Sebuah kerentanan perangkat lunak telah ditemukan dalam aplikasi perpesanan populer WhatsApp berbasis web yang memungkinkan hacker mengelabui pengguna untuk mendownload malware pada PC mereka.

Perusahaan keamanan Check Point mengklaim telah menemukan kerentanan yang dapat membahayakan komputer sehingga memungkinkan hacker untuk mendistribusikan malware termasuk ransomware, bots, remote access tools (RATs) dan jenis lain dari kode berbahaya.

Ransomwear sebagaimana diketahui bisa memaksa korbannya untuk membayar uang tebusan untuk mendapatkan kembali akses ke sistem dan data mereka, bots menyebabkan sistem komputer melambat dan berjalan merangkak, dan remote access tools memberikan hacker akses remote ke PC korban.

WhatsApp baru-baru ini mengumumkan bahwa mereka telah mencapai 900 juta pengguna aktif per bulan dan setidaknya 200 juta pengguna diperkirakan menggunakan WhatsApp berbasis web.

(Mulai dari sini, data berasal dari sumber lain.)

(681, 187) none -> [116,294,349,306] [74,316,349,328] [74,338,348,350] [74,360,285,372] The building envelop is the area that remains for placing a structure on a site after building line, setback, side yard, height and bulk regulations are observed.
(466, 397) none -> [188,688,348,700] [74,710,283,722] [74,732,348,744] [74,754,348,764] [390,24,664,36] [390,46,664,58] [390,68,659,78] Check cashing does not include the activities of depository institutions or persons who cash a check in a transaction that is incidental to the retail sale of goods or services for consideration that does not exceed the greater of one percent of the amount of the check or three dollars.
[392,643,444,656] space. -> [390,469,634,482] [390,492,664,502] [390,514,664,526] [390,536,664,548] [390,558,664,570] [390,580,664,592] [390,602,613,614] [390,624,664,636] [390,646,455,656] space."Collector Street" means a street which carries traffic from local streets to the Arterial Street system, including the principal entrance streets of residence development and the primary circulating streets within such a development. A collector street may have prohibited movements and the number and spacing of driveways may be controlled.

Untuk menargetkan korbannya yang dibutuhkan penyerang adalah nomor telepon yang dikaitkan dengan akun mereka. Dengan mengirimkan kartu kontak vCard yang tampaknya tidak bersalah, namun mengandung kode berbahaya, penyerang membujuk korban untuk membukanya dan mulai men-download malware ke PC mereka.

WhatsApp telah memverifikasi dan mengakui masalah keamanan tersebut dan telah memberikan perbaikan untuk web klien di seluruh dunia yang mulai bergulir pada 27 Agustus yang lalu. Semua versi WhatsApp Web setelah v0.1.4481 berisi perbaikan untuk kerentanan tersebut.

Check Point mengatakan bahwa pengguna harus memperbarui perangkat lunak web WhatsApp mereka segera dan menghapus cache browser mereka untuk memastikan bahwa patch diterapkan.